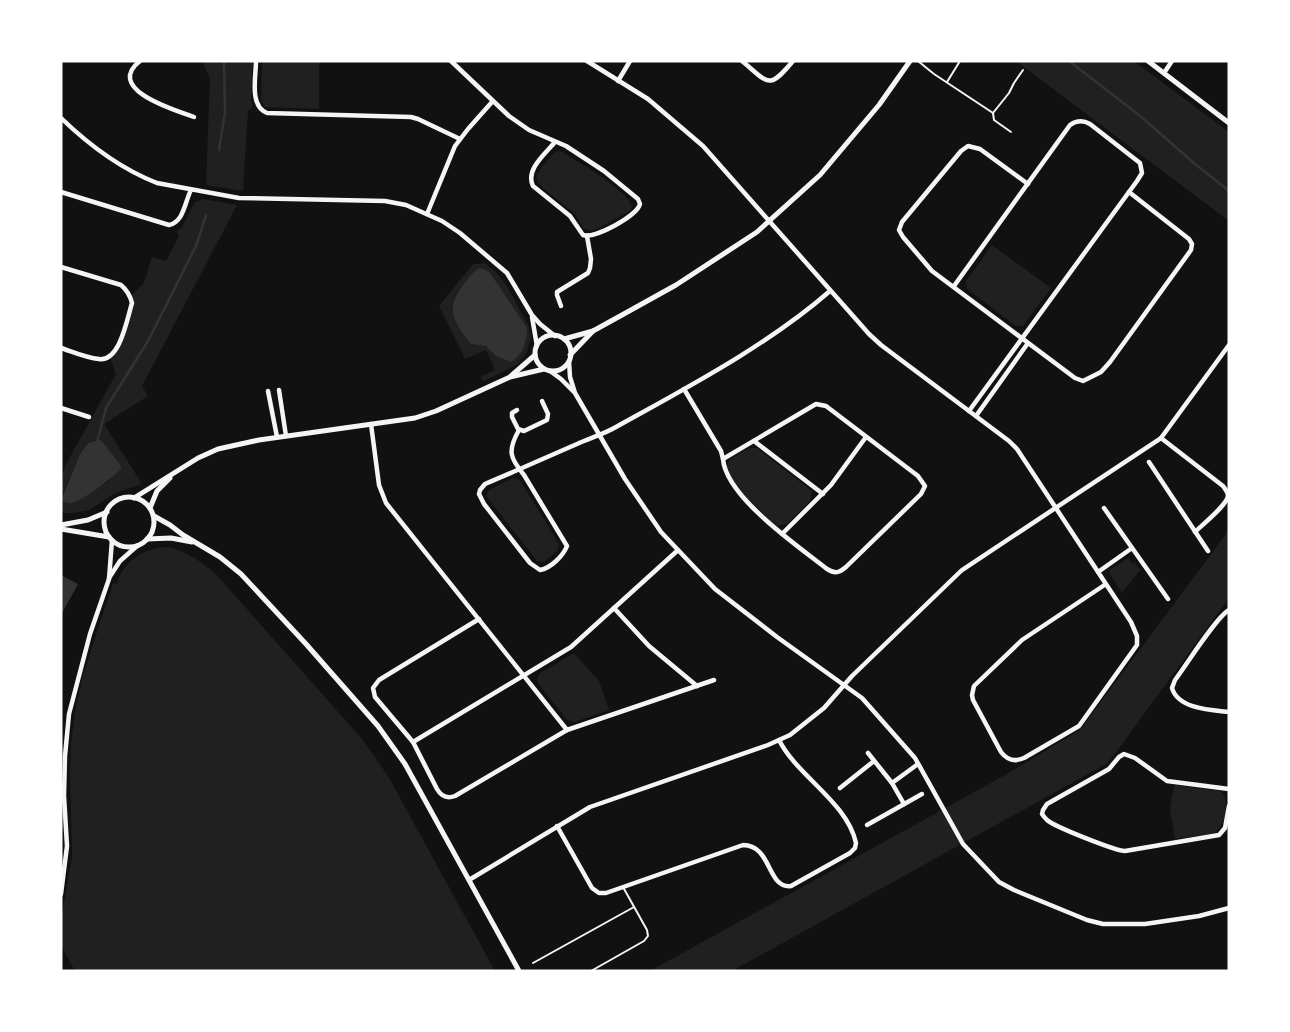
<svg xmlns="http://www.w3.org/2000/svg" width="1290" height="1032" font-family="Barlow,sans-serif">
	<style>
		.green { fill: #202020 }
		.water { fill: #333 }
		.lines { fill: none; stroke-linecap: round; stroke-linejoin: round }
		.stream { stroke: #333; stroke-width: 2.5 }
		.service { stroke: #f5f5f5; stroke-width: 2 }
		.minor { stroke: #f5f5f5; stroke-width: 4.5 }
		.tertiary { stroke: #f5f5f5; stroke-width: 5 }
	</style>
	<rect width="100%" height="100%" fill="#111"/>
	<g class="green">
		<polygon points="202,61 253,61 251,100 253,106 248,111 243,191 206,185 210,79"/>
		<polygon points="262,61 319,61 319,109 265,107 261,100"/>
		<polygon points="1016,61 1134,61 1229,132 1229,221"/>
		<path d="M558,151L562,152C576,160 631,193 632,207L630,211L597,229L591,231L583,228L575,214L543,188L537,181V175L542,167L553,154Z"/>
		<polygon points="203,199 237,205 142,386 148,396 104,424 142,484 115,493 89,510 73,513 61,513 61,500 68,503 77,501 109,481 120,464 101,440 88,443 80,454 61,498 61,480 65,466 116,374 110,357 115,353 130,312 131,296 144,283 152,257 166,261 179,236 177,231 182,227 195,202"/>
		<polygon points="992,245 1051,288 1023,326 1016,326 967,289 966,281"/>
		<polygon points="483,262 496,272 507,286 528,325 531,337 526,354 518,364 484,381 480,377 495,370 486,350 465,359 439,306 473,264 481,264"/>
		<path d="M749,448H757L812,491L811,500L787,524L777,526C764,518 731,483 727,468C727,464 728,464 729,460Z"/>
		<polygon points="513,478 520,480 559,544 558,550 544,562 537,561 486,496 489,490"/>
		<polygon points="1229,530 1229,598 1108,763 732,971 650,971 1007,774 1080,730"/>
		<path d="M168,547C188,551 201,562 216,574L362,739L388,776L495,971H75L61,946V921L72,856L70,775L71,743L75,712L83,675L113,583L117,584C124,560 143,548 168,547Z"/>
		<polygon points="1128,558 1132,564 1134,562 1138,568 1141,569 1122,593 1110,574 1110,570"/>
		<polygon points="574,653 599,681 609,710 575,722 567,720 538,683 537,679 539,674"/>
		<path d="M1174,785L1219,791C1232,798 1225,828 1213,834L1175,839L1170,809Z"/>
	</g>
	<g class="water">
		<path d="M479,268L486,270L490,273L527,328C526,343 524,354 511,362L496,356L486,346L471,344C463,335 451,319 453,306C454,295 470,274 479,268Z"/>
		<path d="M101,440L120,464L121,469C112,478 81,503 69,503C67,503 63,501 61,500L80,454L88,443Z"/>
		<polygon points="61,575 78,584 61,615"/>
	</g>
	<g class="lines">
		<g class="stream">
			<polyline points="1069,61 1139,115 1195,164 1229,191"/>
			<polyline points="219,150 225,112 224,61"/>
			<polyline points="97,442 106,408 148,341 196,246 206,215"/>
		</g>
		<g class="service">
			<polyline points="918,61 934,74 993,113 994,120 1011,132"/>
			<polyline points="947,82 960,61"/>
			<polyline points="993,113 1009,93 1014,83 1023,70"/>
			<polyline points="533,963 634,907"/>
			<polyline points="591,971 644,941 648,936 647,930 623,887"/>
		</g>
		<g class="minor">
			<path d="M140,61C104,89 174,110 194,117"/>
			<path d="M256,61C256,77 249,106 267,113L411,117L418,119L460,139"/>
			<path d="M451,61L509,116L529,130L566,146L604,171L638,199L640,204C637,216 595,239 583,235L570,216L533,186C525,170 545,154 555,142"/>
			<path d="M587,61L648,99L703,146L869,334L881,345L1009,441L1017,449L1131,622L1137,636V645L1079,726L1024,758C1015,762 1007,760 1001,752L973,700L972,695L974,686L1022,640L1106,584"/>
			<path d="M742,61C769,83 768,91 793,61"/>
			<polyline points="1164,73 1172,61"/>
			<polyline points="618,81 630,61"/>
			<path d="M61,118C89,145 121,169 157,183L239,198L385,201L406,205L442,221L460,233L507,273L532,315L540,324L555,336"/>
			<polyline points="1028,184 980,149 968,146 961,151 902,222 899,230 903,237 932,271 1075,378 1083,381 1101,372 1110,362 1191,250 1192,244 1189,239 1129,192"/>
			<path d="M61,192L169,225C184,222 185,201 191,190"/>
			<polyline points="427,214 455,146 468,129 492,102"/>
			<path d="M61,267L121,285C127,290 130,295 132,303C127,319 120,362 99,359C86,358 73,352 61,348"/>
			<path d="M954,286L1070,125C1077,120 1083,120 1090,124L1140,163L1142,173L1137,181L969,411"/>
			<polyline points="561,306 557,295 557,292 588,273 590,268 591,259 587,236"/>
			<polyline points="532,317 537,346"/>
			<polyline points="569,361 570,377 575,393 625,479 661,532 715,589 777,637 862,698 915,758 963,844 999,882 1014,890 1087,920 1103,924 1145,924 1199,916 1229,908"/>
			<polyline points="550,371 561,379 574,392"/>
			<polyline points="684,389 721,451 723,459"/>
			<polyline points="279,390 286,436"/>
			<polyline points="268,391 277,437"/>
			<path d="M816,404L826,406L918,476L925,486L921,494L846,567C839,573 835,574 827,569C798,546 726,497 723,459Z"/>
			<polyline points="61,408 89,417"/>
			<polyline points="517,410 512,413 512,417 518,429 524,431 547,420 548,414 542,401"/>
			<polyline points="976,416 1028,343"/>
			<polyline points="371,424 379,485 386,503 567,730"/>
			<path d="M519,430C507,451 510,458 524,475L567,546C563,556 551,568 540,570L530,563L484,504L479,494L480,490L485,484C516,471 547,457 577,444C590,438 604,434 616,427C688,387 768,345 830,291"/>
			<path d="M1161,438L1223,486C1225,489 1228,492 1228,496C1227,505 1202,525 1195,532"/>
			<polyline points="754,441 823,494"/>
			<polyline points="1149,462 1208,551"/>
			<polyline points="1104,508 1168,599"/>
			<polyline points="782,534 831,485 866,437"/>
			<polyline points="1098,572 1132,548"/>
			<polyline points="109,578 120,561 137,546"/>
			<polyline points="614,608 649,646 697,686"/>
			<path d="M1229,610C1217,616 1185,667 1175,680L1172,688C1178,709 1211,710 1229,712"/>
			<path d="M479,619L379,680L373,688L375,697L413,742L437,789C441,796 447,799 455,796L567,730L714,680"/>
			<polyline points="413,742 571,647 677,551"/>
			<polyline points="868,753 892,783 904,804"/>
			<polyline points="892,783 918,764"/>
			<polyline points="840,788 874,761"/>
			<path d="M1229,789L1167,781L1135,758L1124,754L1119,757L1109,769L1047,804L1043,810L1042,814C1044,817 1045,818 1047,820C1055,827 1116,851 1125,851L1219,835L1225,828L1229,806"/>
			<polyline points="867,825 922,794"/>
			<path d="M557,826L592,888L599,893H606L743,845C772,845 767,889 791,886L850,853L855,848L856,843C847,802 797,776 779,740"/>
			<polyline points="469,880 590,807 768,745 790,735 824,708 852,676 962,570 1161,438 1229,345"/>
			<polyline points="61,894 67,846 64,796 65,756 69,714 90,634 109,579 112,540"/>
		</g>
		<g class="tertiary">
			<polyline points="1148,61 1229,123"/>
			<circle cx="553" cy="353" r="18"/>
			<polyline points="564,339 593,331 622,315 676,285 757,232 820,175 879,105 910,61"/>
			<polyline points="570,355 593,331"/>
			<polyline points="511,376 535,355"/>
			<circle cx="129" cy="522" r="25"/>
			<polyline points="134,498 198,458 218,449 259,440 415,418 436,411 510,377 544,369"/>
			<polyline points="150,508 157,491 170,478"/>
			<polyline points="154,516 170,525 183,535 220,557 241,574 306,644 378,726 405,764 519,971"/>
			<polyline points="61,525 88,520 107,512"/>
			<polyline points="61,529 109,537"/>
			<polyline points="147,539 171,538 192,542"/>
		</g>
	</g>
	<rect width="1290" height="1032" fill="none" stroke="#ffffff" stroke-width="125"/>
</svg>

Exercise prompt:
Look through the records for the word "lines". Every line that has it should be copied.

Response to this task:
		.lines { fill: none; stroke-linecap: round; stroke-linejoin: round }
	<g class="lines">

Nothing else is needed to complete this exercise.